:: WHAT YOU ARE ASKED TO DO ::
Check each line of the entries. Copy the ones that contain the string "divorce".

[Collected data]

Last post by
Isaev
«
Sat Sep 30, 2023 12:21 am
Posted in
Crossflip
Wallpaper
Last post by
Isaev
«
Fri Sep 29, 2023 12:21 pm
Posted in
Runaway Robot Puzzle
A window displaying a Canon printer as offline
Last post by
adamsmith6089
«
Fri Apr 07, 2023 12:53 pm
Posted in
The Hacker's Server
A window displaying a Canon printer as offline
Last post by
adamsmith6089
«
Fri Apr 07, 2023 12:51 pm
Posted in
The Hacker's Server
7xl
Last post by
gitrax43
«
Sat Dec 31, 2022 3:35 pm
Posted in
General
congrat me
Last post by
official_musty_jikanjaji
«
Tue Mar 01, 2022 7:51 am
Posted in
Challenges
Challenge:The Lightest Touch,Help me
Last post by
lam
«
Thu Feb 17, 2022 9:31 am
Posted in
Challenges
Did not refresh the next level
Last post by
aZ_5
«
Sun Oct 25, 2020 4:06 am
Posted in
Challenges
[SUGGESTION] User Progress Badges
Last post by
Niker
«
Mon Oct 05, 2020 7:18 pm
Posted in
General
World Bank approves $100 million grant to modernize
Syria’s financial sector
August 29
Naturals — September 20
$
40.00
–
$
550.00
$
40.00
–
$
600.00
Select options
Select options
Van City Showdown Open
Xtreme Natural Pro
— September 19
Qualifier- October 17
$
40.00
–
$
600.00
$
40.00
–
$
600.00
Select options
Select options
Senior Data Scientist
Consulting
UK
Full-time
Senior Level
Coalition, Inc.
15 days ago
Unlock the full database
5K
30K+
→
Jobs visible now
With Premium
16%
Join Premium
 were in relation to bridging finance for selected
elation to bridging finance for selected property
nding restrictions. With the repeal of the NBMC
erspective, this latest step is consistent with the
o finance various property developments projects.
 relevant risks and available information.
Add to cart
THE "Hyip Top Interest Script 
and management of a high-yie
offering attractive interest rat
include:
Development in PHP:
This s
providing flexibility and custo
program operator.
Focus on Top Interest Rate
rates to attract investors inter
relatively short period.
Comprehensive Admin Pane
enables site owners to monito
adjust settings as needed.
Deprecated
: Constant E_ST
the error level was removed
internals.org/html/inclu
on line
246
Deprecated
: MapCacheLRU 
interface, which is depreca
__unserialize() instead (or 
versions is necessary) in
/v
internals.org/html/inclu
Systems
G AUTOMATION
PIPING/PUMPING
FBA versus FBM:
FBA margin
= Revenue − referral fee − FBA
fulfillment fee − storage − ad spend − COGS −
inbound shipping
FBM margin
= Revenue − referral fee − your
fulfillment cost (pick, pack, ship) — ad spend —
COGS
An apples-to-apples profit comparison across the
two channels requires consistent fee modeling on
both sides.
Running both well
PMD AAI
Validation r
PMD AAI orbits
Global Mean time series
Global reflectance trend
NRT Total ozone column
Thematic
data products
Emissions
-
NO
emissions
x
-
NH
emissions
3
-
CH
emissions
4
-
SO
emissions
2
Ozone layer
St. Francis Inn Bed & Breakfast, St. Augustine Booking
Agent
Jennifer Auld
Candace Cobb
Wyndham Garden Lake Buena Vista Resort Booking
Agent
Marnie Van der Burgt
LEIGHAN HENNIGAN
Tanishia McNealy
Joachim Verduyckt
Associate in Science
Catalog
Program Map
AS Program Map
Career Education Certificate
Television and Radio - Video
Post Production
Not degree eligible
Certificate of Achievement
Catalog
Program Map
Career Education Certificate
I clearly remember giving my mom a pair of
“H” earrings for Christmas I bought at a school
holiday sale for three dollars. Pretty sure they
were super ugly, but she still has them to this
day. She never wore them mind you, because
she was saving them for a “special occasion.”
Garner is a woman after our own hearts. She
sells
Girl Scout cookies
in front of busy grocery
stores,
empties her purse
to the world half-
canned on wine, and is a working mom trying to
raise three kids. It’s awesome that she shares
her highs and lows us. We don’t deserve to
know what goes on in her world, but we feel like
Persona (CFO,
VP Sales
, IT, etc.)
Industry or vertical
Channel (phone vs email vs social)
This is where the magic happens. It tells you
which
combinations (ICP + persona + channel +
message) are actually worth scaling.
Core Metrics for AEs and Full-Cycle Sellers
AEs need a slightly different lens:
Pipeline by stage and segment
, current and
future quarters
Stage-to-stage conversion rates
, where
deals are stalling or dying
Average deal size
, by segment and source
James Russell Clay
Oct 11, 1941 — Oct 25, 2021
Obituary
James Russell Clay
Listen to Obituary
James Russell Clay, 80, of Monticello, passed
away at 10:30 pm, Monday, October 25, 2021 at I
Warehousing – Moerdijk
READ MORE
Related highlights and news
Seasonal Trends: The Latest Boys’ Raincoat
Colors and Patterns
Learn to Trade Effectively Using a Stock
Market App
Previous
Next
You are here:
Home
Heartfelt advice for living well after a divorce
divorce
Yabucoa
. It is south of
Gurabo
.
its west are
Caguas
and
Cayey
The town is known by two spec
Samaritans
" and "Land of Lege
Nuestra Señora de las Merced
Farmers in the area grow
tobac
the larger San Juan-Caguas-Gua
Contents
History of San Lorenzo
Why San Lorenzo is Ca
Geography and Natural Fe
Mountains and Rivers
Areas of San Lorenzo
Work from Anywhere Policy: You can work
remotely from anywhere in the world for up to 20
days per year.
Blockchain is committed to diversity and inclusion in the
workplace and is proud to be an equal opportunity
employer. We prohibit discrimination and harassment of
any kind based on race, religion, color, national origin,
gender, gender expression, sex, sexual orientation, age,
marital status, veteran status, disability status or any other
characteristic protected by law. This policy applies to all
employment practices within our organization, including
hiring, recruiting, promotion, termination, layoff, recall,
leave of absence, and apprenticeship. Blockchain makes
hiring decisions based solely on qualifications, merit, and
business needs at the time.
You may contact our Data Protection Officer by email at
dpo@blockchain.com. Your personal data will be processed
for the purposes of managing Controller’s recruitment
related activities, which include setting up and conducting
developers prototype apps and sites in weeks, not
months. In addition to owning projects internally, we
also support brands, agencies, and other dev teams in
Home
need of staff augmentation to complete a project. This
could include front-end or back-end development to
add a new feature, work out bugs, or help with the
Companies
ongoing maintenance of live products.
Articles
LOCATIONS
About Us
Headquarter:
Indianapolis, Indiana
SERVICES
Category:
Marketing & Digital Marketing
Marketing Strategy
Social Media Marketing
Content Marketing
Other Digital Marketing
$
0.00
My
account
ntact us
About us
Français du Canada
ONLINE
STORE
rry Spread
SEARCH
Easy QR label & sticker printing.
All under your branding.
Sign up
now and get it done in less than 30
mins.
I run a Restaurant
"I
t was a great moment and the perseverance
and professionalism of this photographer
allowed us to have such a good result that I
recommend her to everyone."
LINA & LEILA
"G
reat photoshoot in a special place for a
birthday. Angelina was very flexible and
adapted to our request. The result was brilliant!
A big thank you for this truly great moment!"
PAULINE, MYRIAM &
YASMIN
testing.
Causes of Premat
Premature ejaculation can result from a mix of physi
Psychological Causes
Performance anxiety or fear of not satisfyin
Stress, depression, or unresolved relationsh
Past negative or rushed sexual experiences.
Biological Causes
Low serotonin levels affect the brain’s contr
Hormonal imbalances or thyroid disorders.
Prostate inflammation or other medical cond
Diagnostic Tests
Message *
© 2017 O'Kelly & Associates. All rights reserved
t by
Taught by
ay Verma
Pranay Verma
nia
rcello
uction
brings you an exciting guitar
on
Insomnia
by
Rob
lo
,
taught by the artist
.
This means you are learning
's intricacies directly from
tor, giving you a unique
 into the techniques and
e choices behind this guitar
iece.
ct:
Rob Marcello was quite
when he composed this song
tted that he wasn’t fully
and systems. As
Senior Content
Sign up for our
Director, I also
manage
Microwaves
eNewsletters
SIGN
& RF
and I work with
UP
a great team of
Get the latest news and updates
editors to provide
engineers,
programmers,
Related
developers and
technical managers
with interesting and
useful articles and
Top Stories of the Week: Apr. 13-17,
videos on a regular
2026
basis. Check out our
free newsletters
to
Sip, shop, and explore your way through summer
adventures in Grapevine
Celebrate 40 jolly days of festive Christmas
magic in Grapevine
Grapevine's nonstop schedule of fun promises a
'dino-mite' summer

:: OUTPUT ::
Heartfelt advice for living well after a divorce
divorce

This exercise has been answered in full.